Interesting ideas! This could simplify the export logic that we have in https://github.com/fastai/fastai_docs/tree/master/dev_swift, and also make it more accessible for people developing Swift notebooks in other locations. I’d be happy to integrate this into https://github.com/fastai/fastai_docs/tree/master/dev_swift if you fully flesh it out and make it ready to use.

I think that the ideal end state is that all the Package.swift construction and code exporting lives behind a single function so that the user can just call notebookToPackage(...) at the end of their notebook and have a package appear. I think your ideas could be extended to make this happen.

(Right now, https://github.com/fastai/fastai_docs/tree/master/dev_swift has a notebookToScript() function that exports the code but you have to create Package.swift separately and we have a create_packages.py that does that. It’s all pretty complicated and inconvenient.)

I have one specific comment on your approach: Could you implement it as a Swift package instead of as additional code in swift-jupyter? This would have some advantages:

The API to it will be a Swift function, so there is less custom magic that people have to learn when they use swift-jupyter.
Eventually I would like to migrate swift-jupyter from Python to C++ (using Xeus), and having less code in the kernel makes this easier.

I think that there is enough information in the environment (SWIFT_IMPORT_SEARCH_PATH) for Swift code to do everything that it needs.

marcrasi · April 9, 2019, 7:10pm

A user-specified install location sounds like a nice way to prevent notebooks from conflicting with each other! I hadn’t thought of that possibility! Maybe the kernel could take a lock on the location while it’s using it (e.g. by creating a file named lock), to prevent users from accidentally running two notebooks with installations in the same locations.

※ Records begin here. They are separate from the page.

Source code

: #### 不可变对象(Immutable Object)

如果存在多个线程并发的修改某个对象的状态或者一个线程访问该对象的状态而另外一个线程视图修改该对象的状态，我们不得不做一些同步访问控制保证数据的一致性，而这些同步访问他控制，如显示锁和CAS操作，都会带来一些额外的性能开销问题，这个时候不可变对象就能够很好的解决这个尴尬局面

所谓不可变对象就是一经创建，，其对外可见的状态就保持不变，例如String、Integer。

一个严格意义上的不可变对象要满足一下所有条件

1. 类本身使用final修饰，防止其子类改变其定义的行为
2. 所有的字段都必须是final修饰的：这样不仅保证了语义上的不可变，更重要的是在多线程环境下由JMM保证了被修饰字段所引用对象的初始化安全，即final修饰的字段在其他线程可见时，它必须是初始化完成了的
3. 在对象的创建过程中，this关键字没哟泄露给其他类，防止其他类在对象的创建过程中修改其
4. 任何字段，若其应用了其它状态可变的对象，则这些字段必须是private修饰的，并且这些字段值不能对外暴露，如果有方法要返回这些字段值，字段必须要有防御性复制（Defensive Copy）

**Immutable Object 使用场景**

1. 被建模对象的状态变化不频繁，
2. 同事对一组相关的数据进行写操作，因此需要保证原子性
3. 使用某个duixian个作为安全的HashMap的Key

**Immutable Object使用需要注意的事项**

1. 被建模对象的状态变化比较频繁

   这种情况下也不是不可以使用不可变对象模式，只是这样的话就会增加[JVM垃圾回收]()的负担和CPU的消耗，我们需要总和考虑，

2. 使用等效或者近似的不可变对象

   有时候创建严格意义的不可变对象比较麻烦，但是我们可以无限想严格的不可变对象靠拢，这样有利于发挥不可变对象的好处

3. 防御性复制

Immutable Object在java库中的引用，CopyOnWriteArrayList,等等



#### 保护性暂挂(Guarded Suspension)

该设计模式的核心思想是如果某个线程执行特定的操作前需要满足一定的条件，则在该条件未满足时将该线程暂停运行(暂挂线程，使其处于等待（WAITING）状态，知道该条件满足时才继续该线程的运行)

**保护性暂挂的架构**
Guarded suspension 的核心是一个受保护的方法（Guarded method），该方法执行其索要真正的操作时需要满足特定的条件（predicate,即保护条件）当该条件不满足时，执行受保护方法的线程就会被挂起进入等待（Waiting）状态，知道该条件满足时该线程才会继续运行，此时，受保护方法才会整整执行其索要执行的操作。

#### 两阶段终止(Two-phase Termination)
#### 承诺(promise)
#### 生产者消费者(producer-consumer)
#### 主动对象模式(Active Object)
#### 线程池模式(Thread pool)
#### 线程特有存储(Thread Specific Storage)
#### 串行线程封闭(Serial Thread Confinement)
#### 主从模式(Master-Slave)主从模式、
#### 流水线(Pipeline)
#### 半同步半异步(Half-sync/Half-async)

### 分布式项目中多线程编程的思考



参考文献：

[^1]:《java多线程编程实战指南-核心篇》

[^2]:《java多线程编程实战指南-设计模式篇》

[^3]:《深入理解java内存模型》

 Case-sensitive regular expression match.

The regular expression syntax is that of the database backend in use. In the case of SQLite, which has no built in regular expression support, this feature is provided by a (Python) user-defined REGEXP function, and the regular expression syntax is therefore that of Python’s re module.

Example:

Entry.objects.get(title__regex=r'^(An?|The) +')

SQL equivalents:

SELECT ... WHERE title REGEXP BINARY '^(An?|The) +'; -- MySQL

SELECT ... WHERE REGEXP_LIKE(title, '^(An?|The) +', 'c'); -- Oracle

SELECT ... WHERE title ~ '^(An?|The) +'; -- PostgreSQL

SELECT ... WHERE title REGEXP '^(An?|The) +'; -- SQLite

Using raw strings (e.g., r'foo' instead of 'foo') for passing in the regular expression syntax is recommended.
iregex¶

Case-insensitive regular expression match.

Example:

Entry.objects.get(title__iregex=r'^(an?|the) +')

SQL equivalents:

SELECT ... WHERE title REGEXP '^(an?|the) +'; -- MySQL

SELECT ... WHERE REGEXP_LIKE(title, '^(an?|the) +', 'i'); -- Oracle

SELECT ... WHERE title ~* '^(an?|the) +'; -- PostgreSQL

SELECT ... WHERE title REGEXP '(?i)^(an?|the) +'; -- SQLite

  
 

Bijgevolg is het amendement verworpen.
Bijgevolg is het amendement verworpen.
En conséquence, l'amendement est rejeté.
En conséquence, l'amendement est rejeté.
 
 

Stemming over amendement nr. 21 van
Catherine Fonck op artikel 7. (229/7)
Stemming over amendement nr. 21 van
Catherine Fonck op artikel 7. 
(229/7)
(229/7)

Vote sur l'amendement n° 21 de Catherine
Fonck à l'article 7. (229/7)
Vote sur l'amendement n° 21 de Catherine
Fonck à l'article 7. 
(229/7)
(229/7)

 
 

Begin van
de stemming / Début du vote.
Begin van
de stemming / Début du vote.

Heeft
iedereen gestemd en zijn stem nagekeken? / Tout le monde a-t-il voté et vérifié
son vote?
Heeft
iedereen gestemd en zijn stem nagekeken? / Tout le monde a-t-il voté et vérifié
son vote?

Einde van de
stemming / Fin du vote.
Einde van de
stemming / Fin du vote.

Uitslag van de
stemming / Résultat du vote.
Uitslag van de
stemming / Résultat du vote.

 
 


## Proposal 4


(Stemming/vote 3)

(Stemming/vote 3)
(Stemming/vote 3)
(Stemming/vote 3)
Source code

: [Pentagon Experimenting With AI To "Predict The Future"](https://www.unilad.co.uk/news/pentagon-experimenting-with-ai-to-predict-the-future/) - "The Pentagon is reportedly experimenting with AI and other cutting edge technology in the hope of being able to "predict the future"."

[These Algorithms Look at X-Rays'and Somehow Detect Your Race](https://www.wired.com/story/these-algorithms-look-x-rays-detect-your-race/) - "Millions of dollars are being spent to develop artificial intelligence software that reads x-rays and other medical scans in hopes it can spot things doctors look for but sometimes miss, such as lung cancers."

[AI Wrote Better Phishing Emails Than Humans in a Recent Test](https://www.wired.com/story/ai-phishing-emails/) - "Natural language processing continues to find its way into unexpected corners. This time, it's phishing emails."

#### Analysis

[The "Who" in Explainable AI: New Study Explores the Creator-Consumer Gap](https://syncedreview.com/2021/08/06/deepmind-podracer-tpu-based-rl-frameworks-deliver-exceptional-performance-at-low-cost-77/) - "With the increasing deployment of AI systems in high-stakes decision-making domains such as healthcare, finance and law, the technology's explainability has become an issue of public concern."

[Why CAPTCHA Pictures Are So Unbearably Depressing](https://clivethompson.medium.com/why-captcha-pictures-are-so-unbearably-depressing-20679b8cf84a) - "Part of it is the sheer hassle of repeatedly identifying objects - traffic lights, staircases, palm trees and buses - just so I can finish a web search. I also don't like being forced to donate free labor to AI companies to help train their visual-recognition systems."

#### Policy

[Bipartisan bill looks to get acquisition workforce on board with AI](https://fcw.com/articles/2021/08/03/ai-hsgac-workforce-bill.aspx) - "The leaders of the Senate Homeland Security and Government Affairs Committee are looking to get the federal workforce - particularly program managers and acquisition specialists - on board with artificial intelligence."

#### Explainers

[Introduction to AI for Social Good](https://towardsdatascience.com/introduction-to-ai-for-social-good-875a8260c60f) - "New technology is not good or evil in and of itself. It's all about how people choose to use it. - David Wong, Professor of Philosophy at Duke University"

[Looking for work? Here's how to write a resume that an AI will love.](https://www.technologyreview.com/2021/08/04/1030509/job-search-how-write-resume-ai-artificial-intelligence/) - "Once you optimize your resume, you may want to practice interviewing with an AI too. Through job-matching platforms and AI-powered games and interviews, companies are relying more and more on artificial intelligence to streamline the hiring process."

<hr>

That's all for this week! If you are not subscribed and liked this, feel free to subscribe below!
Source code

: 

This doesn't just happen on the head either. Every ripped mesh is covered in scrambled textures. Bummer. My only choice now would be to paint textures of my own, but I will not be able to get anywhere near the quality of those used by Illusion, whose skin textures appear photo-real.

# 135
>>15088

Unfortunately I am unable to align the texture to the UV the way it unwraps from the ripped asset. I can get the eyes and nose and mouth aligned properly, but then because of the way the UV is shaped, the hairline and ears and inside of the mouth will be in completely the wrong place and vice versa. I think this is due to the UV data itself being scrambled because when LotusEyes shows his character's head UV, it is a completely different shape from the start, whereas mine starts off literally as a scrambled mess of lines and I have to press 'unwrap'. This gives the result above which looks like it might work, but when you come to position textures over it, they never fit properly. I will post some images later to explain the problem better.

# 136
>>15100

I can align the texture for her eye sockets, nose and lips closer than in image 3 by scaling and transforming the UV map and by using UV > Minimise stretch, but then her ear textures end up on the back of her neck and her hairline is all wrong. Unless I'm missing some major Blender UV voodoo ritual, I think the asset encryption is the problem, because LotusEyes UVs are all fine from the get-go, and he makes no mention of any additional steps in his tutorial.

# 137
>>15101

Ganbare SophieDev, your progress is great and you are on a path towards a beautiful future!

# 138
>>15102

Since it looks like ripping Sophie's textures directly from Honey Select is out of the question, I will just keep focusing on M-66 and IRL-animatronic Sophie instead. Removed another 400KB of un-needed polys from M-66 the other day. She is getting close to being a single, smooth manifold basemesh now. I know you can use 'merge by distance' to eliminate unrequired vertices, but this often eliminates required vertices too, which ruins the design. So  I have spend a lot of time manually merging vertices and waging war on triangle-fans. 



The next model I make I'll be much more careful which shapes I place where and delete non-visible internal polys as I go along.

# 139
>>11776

I can think of a few ways to achieve this:

Have a unique per-kernel temporary directory /tmp/xyzxyz and set the Swift import search path environment to /tmp/xyzxyz/modules. When the user specifies the install directory that they want to use, set /tmp/xyzxyz/modules to a symlink to that.
The reason I’m passing SWIFT_IMPORT_SEARCH_PATH as an environment variable is that there is no existing SBAPI for adding search paths. (SBAPI is the LLDB API that lets me start up a Swift process and send it Swift code: lldb). It would be very possible to add an SBAPI that adds search paths. Once this API exists, we can add search paths after the kernel starts running. It might be pretty challenging to add the API, because SBAPI is supposed to be language-independent so we’d have to invent some language-independent “search path” concept that makes sense as an SBAPI, and then properly plumb that into the Swift-specific code.

I’d suggest trying the first way first because it sounds much quicker.

pcuenq · April 10, 2019, 12:05am

Thanks, @marcrasi, these comments and guidelines are really helpful. I wrote the export code as a magic kernel command for symmetry with the %install implementation and to teach myself how the engine worked, but it does make sense to write them outside the kernel as a Swift package. I’ll work on it.

pcuenq · April 10, 2019, 12:09am

I totally agree, I’ll try the symlink first.

vova · April 10, 2019, 12:50am

Hi @pcuenq! Couple thoughts:

Maybe it make sense to leverage swift package init to generate SPM skeleton.
Not all packages installed in the notebook may be required for exported code. Maybe you can have an option to specify deps explicitly, or magically parse them from import statements of exported cells.

pcuenq · April 10, 2019, 1:21am

Thanks, @vova, those are great ideas! I’ll try to flesh out the exporting process first and then we can add explicit control over it.